Jail informant may derail murder trial

Defense says cellmate's reports were used to unjustly build a case




Matthew E. Starr leans back in his chair during a break Monday in a motion hearing to dismiss murder charges against him in Clark County Superior Court Judge Rich Melnick's courtroom.

The defense and prosecution rested Monday in a defense motion to dismiss murder charges against Matthew E. Starr because Vancouver police detectives placed an informant in Starr’s jail cell.

Starr, 20, is accused of robbing and murdering his roommate, Joshua R. Schenk, in February 2012 near Vancouver Lake. Starr claimed the death was a mercy killing after Schenk was wounded in a target-shooting accident.

Starr’s well-known Seattle attorney, John Henry Browne, and Clark County Chief Criminal Deputy Prosecutor Scott Jackson will make the equivalent of closing arguments in the motion today.

Browne argues that placing informant Dion Ward in Starr’s cell in Clark County Jail violated Starr’s constitutional rights to remain silent and to have the assistance of an attorney during questioning. He began presenting evidence in the motion June 26. The hearing resumed Monday after a break due to scheduling conflicts.

Clark County Senior Deputy Prosecutor Kasey Vu testified Monday that Ward provided only one piece of credible evidence — the identity of a driver who took Starr and others to dispose of Schenk’s body.

Browne has argued that without Ward as an informant, investigators might never have located driver Zackery Ray Searcy, who has pleaded guilty to first-degree rendering criminal assistance, and is now a potential prosecution witness.

But Vu testified that another witness, Patrick Forbes, had identified Searcy seven months earlier.

Vu said Ward was never confirmed as a prosecution witness because investigators hadn’t been able to corroborate any of the other information he gave. In exchange for information, Ward wanted to be released from jail on a charge of violating a no-contact order, according to multiple witnesses.

Vancouver police Detectives Wally Stefan and Lawrence Zapata also testified Monday that Forbes identified Searcy as the driver on March 15, 2012, about seven months before Ward did.

The detectives acknowledged that they arranged for Ward to bunk with Starr in Starr’s cell between Nov. 18 and 20. But Starr had initiated the arrangement in a Nov. 15 request to the jail administration, Stefan testified.

“There was no encouragement from our part for (Ward) to do anything,” Zapata said.

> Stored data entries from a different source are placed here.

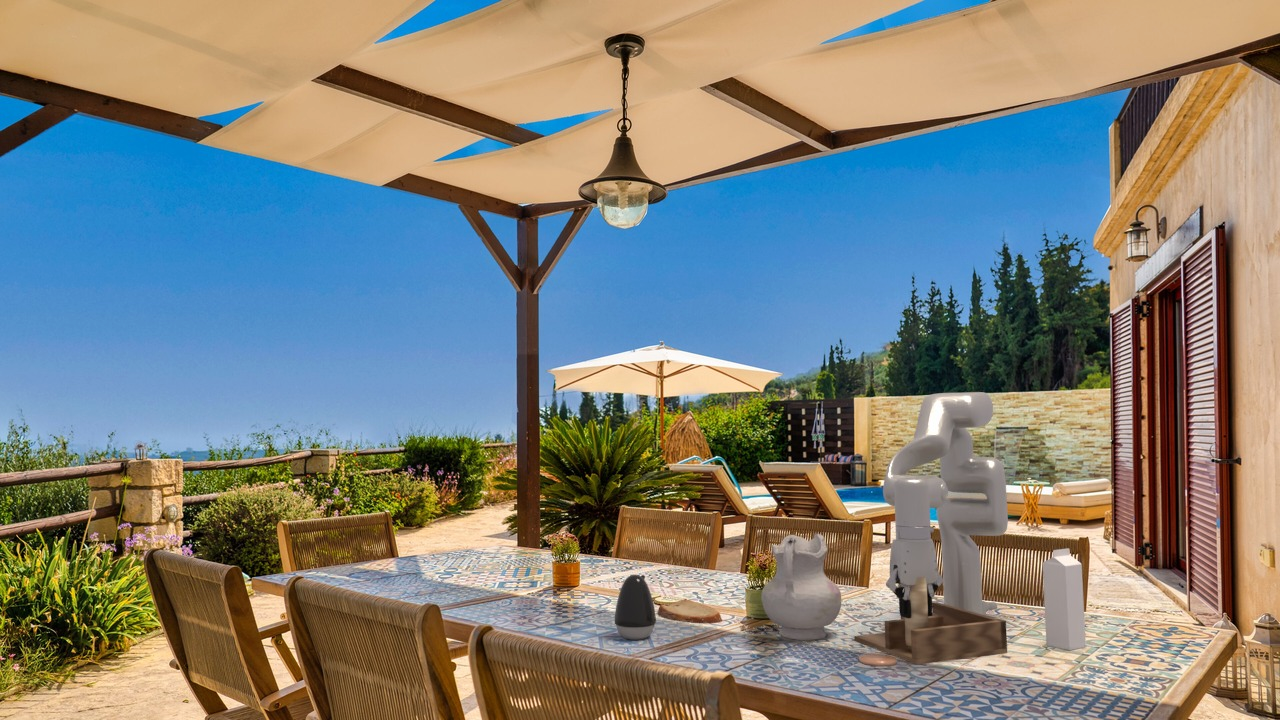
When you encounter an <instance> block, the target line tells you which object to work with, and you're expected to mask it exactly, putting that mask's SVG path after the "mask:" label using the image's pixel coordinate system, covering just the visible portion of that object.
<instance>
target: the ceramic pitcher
mask: <svg viewBox="0 0 1280 720" xmlns="http://www.w3.org/2000/svg"><path fill="white" fill-rule="evenodd" d="M826 544H827V542H826V537H824V536H823V534H820V533H816V532H814V534H813V538H812V539H810V540H807V539H806V538H804V537H803V536H797V535H795V534H789V535H786V536H784V538H783V539H782V541H781V542H780V544H779V545H777V544H772V546H771V551H772V552H771V553H772V554H773V557H774V559H775V561H776V573H775V575H774V576H773V577H772V578H771V579H770V580H769V581H768V582H766V584H765V585H764V587H763V588H762V591H761V594H760V595H761V603H762V607H763V609H764V612H765V614H766V616H767V617H768V618H769V620H770V621H771V622H772V623H774V624H776V625H778V626H781V627H782V628H781V629H779V632H778V633H777V634H778V635H780V636H781V637H783V638H785V639H788V640H796V641H797V640H798V641H812V640H823V639H824V638H825V637H826V636H827V633H826V631H825V629H824V628H825V627H827V626H830V625H831V624H832V623H834V621H836V619H837V618H838V616H839V614H840V612H841V608H842V593H841V590H840V588H839V586H838V585H837V584H836V583H835V582H833V581H832V580H831V579H829V577H827V575H826V574H825V572H824V571H825V570H824V564H825V563H824V562H825V560H826V556H827V553H828V550H829V549H828V547H827V545H826Z"/></svg>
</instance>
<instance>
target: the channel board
mask: <svg viewBox="0 0 1280 720" xmlns="http://www.w3.org/2000/svg"><path fill="white" fill-rule="evenodd" d="M1007 639H1008V638H1007V621H1006V620H1003V619H999V618H997V617H996V618H995V617H992V616H990V615H989V616H986V615H982V614H978V613H975V612H971V611H967V610H964V609H960V608H957V607H953V606H949V605H946V604H944V603H942V602H939V601H936V602H935V601H934V602H932V616H928V628H923V629H914V630H911V645H912V647H911V646H908V645H906V641H905V617H902V616H900V619H893V620H884V632H878V633H869V634H860V635H853V640H854V641H855V642H857V643H860V644H862V645H866V646H868V647H871V648H873V649H876V650H878V651H879V652H883V653H886V654H887V655H890V656H893V657H895V658H899V659H902V660H904V661H906V662H909V663H911V664H914V665H924V664H930V663H931V664H932V663H940V662H946V661H947V662H948V661H954V660H962V659H970V658H977V657H978V658H979V657H985V656H993V655H994V656H995V655H1002V654H1007V653H1008V640H1007Z"/></svg>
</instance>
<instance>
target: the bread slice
mask: <svg viewBox="0 0 1280 720" xmlns="http://www.w3.org/2000/svg"><path fill="white" fill-rule="evenodd" d="M657 613H658V615H659V616H660V617H661V618H664V619H667V620H671V621H677V622H683V623H688V624H689V623H691V624H717V623H718V624H719V623H721V622H723V619H722V616H721V614H720V612H719V610H717V609H715V608H712V607H711V606H708V605H706V604H703V603H699V602H697V601H693V600H690V599H688V598H684V599H680V600H677V601H675V602H673V603H670V604H668V605H665V604H660V605H659V607H658V610H657Z"/></svg>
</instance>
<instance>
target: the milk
mask: <svg viewBox="0 0 1280 720" xmlns="http://www.w3.org/2000/svg"><path fill="white" fill-rule="evenodd" d="M1070 550H1071V549H1070V548H1068V547H1067V548H1062V549H1061V548H1060V549H1053V551H1052V557H1051V558H1049V559H1047V560H1045V561H1043V562H1042V577H1043V578H1042V580H1043V582H1042V583H1043V600H1044V622H1045V638H1046V639H1045V640H1046V641H1045V642H1046V643H1045V645H1046V646H1049V647H1052V648H1057V649H1061V650H1065V651H1074V650H1079V649H1084V648H1086V647H1087V645H1086V644H1087V643H1086V640H1087V639H1086V625H1085V621H1086V620H1085V606H1084V605H1085V604H1084V586H1083V585H1084V583H1083V567H1082V566H1083V565H1082V563H1081V562H1080V561H1078V560H1077V559H1076V558H1074V557H1073V556H1072V555H1071V553H1070Z"/></svg>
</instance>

Browne, however, noted that detectives waited until January to interview Searcy and that Stefan had written “Starr/Ward” in an email subject line referring to a January interview with Searcy. Zapata also had written in a report that in October, “a source came forward and offered information on Searcy, which compelled us to make a concerted effort to locate him.” Stefan said that source was Ward.

Superior Court Judge Rich Melnick said he hasn’t decided whether he’ll rule on Browne’s motion immediately.

Another issue Melnick must decide is whether Vu may continue to prosecute the case, given that Browne could call Vu as a witness. Jackson made a motion Monday to prohibit Browne from calling Vu as a witness.

Starr’s trial was scheduled to begin Monday, but has been rescheduled to Dec. 2 because of the pending motion and Browne’s high-profile schedule. Browne is representing U.S. Army Staff Sgt. Robert Bales in sentencing hearings in August. Bales, who was stationed at Joint Base Lewis-McChord, pleaded guilty June 5 to the predawn massacre of unarmed civilians, including nine children, on March 11, 2012, in two villages in Afghanistan’s Kandahar province. Browne also has defended serial killer Ted Bundy and “Barefoot Bandit” Colton Harris-Moore.